Ma Jianjun, Shen Jian, Garrett Jeffrey P, Lee Cassandra A, Li Zhongyu, Elsaidi Gamal A, Ritting Andrew, Hick Jeffrey, Tan Kim H, Smith Thomas L, Smith Beth P, Koman L Andrew
Department of Orthopaedic Surgery, Wake Forest University Health Sciences, Medical Center Boulevard, Winston Salem, North Carolina 27157, USA.
J Orthop Res. 2007 Nov;25(11):1498-505. doi: 10.1002/jor.20414.
Neuromuscular junction destabilization following nerve injury contributes to irreversible functional impairment. Myogenic Regulatory Factors (MRF's) including myoblast determination factor (MyoD), MRF-4, Myogenin, and myogenic factors-5 (myf-5), and Growth-associated protein 43 KDa (GAP43) regulate gene expression of nicotinic acetylcholine receptor (nAChR) subunits (alpha, beta, delta, gamma, and epsilon).
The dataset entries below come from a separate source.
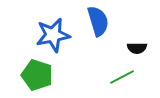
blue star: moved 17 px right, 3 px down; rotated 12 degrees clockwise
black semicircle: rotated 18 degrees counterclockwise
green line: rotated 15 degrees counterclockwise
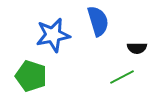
green pentagon: moved 6 px left, 1 px down
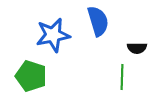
green line: rotated 60 degrees counterclockwise
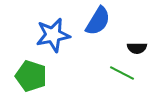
blue semicircle: rotated 48 degrees clockwise
green line: moved 4 px up; rotated 65 degrees counterclockwise
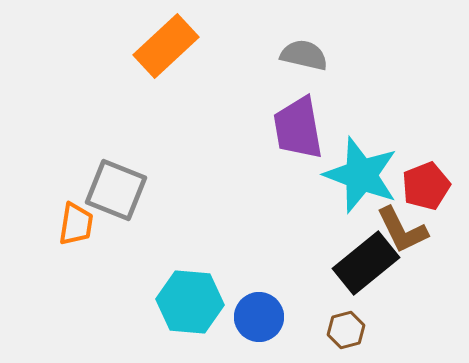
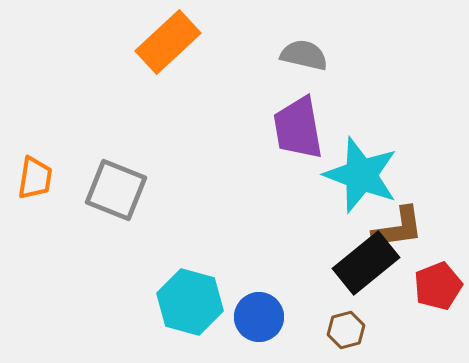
orange rectangle: moved 2 px right, 4 px up
red pentagon: moved 12 px right, 100 px down
orange trapezoid: moved 41 px left, 46 px up
brown L-shape: moved 4 px left, 2 px up; rotated 72 degrees counterclockwise
cyan hexagon: rotated 10 degrees clockwise
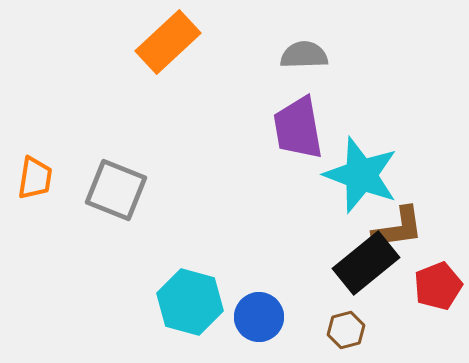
gray semicircle: rotated 15 degrees counterclockwise
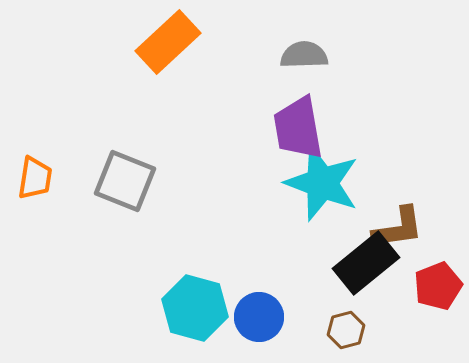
cyan star: moved 39 px left, 8 px down
gray square: moved 9 px right, 9 px up
cyan hexagon: moved 5 px right, 6 px down
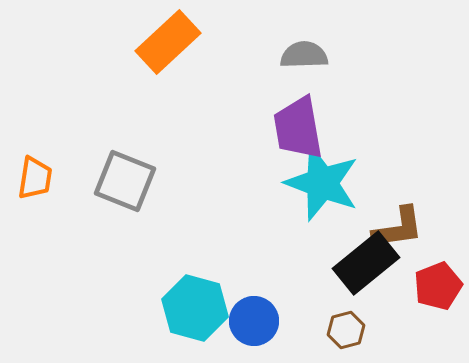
blue circle: moved 5 px left, 4 px down
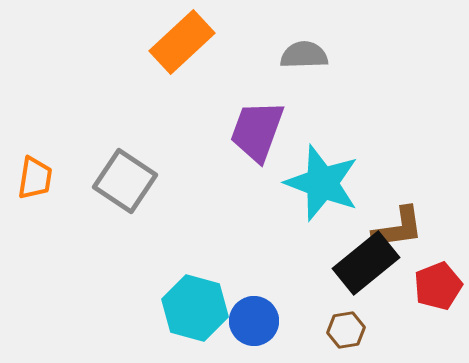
orange rectangle: moved 14 px right
purple trapezoid: moved 41 px left, 3 px down; rotated 30 degrees clockwise
gray square: rotated 12 degrees clockwise
brown hexagon: rotated 6 degrees clockwise
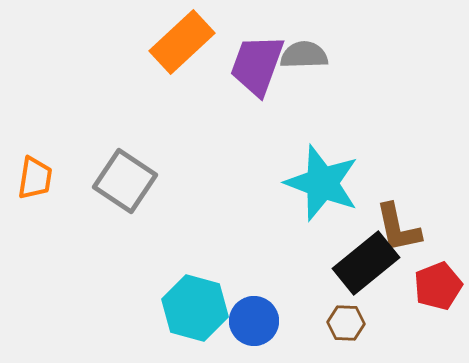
purple trapezoid: moved 66 px up
brown L-shape: rotated 86 degrees clockwise
brown hexagon: moved 7 px up; rotated 12 degrees clockwise
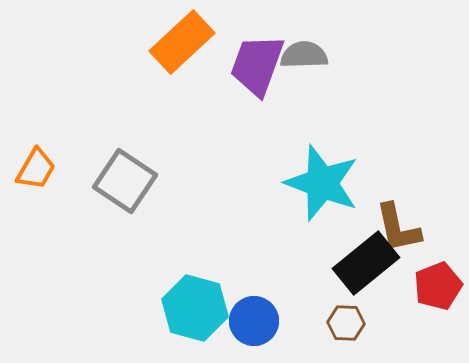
orange trapezoid: moved 1 px right, 9 px up; rotated 21 degrees clockwise
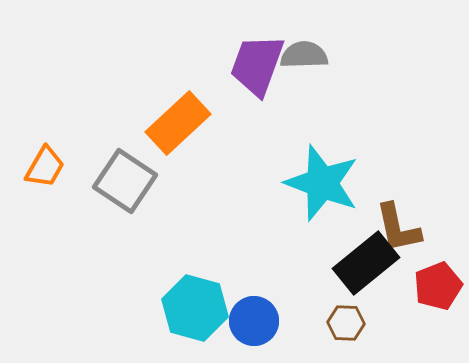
orange rectangle: moved 4 px left, 81 px down
orange trapezoid: moved 9 px right, 2 px up
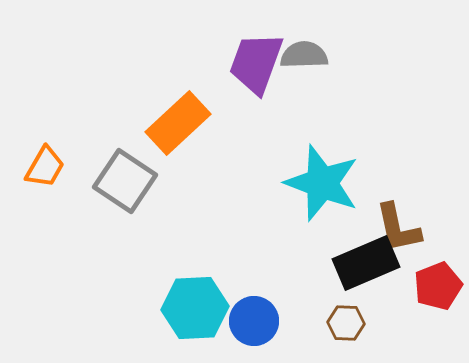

We hypothesized that nerve injury induces altered gene expression of MRF's, nAChRs, and GAP-43 in the skeletal muscle which destabilize neuromuscular junctions. The tibial nerve was transected in 42 juvenile male Sprague-Dawley rats. Denervated and contralateral control gastrocnemius m. mRNA for nAChR subunits, MRF's, and GAP-43 were determined by real time reverse transcription polymerase chain reaction (real time RT-PCR). After transection, muscle mass decreased for 1 year with a nadir of 75% at 3 months. Alpha, gamma, and epsilon subunit genes increased by 3 and peaked at 7 days before returning to control levels (P < 0.05). Beta subunits and GAP-43 tended to increase. Delta subunits peaked at 3 days returning to control levels by 30 days. By one month, most of the nAChR subunits had returned to control levels. Alpha, beta, gamma, and delta subunit expression remained significantly lower than control up to 1 year later (P < 0.05). MRF4, Myogenin, and MyoD expression paralleled that of alpha, gamma, and epsilon nAChR subunits (P < 0.05). Gene expression of nAChR alpha, gamma, delta and epsilon subunits was biphasic in the first month after nerve injury, similar to that of MRF's. nAChR subunits and MRF's may play a critical role in neuromuscular junction stability.
神经损伤后神经肌肉接头的不稳定会导致不可逆的功能损害。包括成肌细胞决定因子(MyoD)、MRF-4、生肌调节因子和生肌因子-5(myf-5)在内的生肌调节因子(MRF)以及生长相关蛋白43千道尔顿(GAP43)调节烟碱型乙酰胆碱受体(nAChR)亚基(α、β、δ、γ和ε)的基因表达。我们推测神经损伤会诱导骨骼肌中MRF、nAChR和GAP-43的基因表达改变,从而使神经肌肉接头不稳定。在42只幼年雄性Sprague-Dawley大鼠中切断胫神经。通过实时逆转录聚合酶链反应(实时RT-PCR)测定去神经支配侧和对侧对照腓肠肌中nAChR亚基、MRF和GAP-43的mRNA。切断神经后,肌肉质量在1年内下降,3个月时降至最低点,为75%。α、γ和ε亚基基因在3天时增加,并在7天时达到峰值,然后恢复到对照水平(P<0.05)。β亚基和GAP-43有增加的趋势。δ亚基在3天时达到峰值,30天时恢复到对照水平。到1个月时,大多数nAChR亚基已恢复到对照水平。直到1年后,α、β、γ和δ亚基的表达仍显著低于对照水平(P<0.05)。MRF4、生肌调节因子和MyoD的表达与α、γ和ε nAChR亚基的表达平行(P<0.05)。神经损伤后的第一个月,nAChRα、γ、δ和ε亚基的基因表达呈双相变化,与MRF的变化相似。nAChR亚基和MRF可能在神经肌肉接头稳定性中起关键作用。